Flavonoid molekülleri yaban mersini, çilek, portakal, elma, üzümün yanı sıra çay, kırmızı şarap ve bitter çikolatada dahi bol miktarda bulunuyor.

Çalışmanın bir diğer yazarı Benjamin Parmenter, "Günde yaklaşık 500 mg flavonoid alımı, herhangi bir nedenden ölüm riskinde yüzde 16, kardiyovasküler hastalık, tip 2 diyabet ve solunum yolu hastalıkları riskinde yüzde 10 azalmayla ilişkilendirildi" diyor.

Bu, aşağı yukarı iki fincan çay içerek tüketilen flavonoid miktarına eşit.

40 ila 70 yaşındaki en az 120 bin kişiyi 10 yıldan uzun süre boyunca izleyen bu çalışma, sadece yüksek miktarda flavonoid tüketmenin ötesinde, flavonoidlerin çeşitli kaynaklardan alınmasının faydalarını vurgulayan ilk çalışma.

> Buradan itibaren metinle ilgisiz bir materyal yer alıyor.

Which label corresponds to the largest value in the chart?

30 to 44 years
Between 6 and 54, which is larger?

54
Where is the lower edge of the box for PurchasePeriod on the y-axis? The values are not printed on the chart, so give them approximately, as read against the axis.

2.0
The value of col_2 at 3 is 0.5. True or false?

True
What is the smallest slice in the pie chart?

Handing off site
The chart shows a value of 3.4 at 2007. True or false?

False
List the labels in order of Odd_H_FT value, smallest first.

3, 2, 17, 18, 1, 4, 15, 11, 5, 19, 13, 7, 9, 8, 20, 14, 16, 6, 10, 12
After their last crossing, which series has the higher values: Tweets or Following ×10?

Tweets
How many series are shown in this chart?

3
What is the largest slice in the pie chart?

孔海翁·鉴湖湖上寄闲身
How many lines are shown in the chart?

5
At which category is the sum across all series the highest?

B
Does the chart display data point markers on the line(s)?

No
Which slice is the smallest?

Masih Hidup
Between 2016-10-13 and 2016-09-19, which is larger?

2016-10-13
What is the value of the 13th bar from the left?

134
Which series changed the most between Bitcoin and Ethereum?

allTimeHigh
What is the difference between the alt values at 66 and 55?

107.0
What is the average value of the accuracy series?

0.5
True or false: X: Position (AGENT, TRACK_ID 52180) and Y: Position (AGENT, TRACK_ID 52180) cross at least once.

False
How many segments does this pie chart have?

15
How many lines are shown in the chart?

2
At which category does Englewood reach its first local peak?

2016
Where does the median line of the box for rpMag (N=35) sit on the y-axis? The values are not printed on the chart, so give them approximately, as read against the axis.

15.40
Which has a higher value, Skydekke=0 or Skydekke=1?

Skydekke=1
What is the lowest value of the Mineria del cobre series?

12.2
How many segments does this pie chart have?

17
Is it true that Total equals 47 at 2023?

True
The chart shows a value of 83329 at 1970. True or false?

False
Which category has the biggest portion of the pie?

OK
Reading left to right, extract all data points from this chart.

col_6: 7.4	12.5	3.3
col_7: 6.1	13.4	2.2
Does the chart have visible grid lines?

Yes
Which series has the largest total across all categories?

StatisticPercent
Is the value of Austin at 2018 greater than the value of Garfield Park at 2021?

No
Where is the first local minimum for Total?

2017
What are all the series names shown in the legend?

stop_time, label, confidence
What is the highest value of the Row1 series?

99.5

Bulgular, daha fazla flavonoid içeren gıdaları bunları daha da çeşitlendirerek tüketmenin, tek bir kaynaktan tüketmeye kıyasla sağlık sorunlarını azaltmakta daha iyi olabileceğini gösteriyor.

Araştırma, renk çeşitliliğine sahip gıdalar tüketmenin sağlığı korumada paha biçilmez olduğu yönündeki yaygın inanışla da örtüşüyor.

Çalışmanın yazarı Tilman Kuhn, "Flavonoid açısından zengin olanlar da dahil çeşitli renklerde meyve ve sebze tüketmek, sağlıklı bir yaşam tarzını sürdürmek için ihtiyaç duyulan vitamin ve besinleri alma ihtimalini artırıyor" diyor.

Dr. Cassidy, "Sonuçlar, net bir halk sağlığı mesajı veriyor" ifadelerini kullanıyor. 

Örneğin daha fazla çay içmek ve daha fazla çilek ve elma yemek gibi basit ve uygulanabilir beslenme değişikliklerinin, flavonoid açısından zengin gıdaların çeşitliliğini ve tüketimini artırmaya katkı sağlayarak uzun vadede sağlığı iyileştirme potansiyeli taşıdığını gösteriyor.